- [Directions]: Pull every line containing the string "instances" from the listing below. Case counts.

- [Input records]:
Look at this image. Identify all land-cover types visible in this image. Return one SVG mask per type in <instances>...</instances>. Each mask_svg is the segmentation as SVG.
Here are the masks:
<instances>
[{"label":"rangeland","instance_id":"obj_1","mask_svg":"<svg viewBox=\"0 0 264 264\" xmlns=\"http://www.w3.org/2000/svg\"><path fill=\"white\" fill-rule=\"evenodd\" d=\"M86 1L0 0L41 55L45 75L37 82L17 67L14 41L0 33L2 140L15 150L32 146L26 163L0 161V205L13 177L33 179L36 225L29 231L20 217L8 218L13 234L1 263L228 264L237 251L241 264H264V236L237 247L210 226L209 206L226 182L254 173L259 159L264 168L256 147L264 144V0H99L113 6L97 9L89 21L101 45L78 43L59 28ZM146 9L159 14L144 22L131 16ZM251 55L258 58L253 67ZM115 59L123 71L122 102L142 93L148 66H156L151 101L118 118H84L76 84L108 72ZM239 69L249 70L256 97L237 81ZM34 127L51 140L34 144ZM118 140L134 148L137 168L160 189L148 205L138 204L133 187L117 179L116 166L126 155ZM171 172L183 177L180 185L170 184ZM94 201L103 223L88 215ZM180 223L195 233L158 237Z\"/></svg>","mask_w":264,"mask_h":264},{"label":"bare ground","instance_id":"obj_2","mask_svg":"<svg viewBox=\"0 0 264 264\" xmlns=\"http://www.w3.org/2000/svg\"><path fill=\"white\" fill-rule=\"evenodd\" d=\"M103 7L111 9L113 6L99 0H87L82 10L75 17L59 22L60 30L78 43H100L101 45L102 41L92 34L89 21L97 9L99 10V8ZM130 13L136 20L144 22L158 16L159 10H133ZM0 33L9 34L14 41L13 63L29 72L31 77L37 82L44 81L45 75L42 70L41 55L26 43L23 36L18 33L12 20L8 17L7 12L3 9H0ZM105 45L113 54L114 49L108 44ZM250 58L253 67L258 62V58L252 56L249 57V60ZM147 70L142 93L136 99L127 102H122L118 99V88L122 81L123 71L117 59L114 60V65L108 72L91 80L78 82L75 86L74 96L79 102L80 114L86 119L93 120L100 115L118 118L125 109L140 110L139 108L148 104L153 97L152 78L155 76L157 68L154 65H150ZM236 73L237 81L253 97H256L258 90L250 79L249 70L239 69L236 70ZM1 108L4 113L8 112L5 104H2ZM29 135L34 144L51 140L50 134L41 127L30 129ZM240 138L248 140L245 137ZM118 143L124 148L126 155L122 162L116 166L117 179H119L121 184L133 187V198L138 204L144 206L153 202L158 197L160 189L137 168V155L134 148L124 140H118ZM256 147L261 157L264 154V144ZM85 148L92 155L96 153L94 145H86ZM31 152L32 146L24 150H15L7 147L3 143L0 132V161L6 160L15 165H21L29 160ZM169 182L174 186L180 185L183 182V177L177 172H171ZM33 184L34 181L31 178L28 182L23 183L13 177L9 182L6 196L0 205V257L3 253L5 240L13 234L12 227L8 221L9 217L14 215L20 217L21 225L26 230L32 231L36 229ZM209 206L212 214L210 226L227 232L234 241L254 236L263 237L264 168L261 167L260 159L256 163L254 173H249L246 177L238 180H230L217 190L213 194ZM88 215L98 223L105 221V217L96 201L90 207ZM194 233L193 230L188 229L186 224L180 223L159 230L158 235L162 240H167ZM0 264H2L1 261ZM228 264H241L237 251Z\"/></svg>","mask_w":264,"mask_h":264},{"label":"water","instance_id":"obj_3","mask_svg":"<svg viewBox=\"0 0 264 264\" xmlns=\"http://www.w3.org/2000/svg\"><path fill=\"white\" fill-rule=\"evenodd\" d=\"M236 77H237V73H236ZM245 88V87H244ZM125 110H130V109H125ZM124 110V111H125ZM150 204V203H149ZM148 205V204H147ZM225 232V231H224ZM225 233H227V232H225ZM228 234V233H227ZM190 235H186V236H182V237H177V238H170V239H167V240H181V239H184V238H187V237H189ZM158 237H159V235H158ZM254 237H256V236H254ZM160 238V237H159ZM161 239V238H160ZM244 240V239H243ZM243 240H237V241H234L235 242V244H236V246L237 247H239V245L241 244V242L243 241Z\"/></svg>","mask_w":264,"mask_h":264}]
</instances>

- [The completed task]:
Look at this image. Identify all land-cover types visible in this image. Return one SVG mask per type in <instances>...</instances>. Each mask_svg is the segmentation as SVG.
<instances>
</instances>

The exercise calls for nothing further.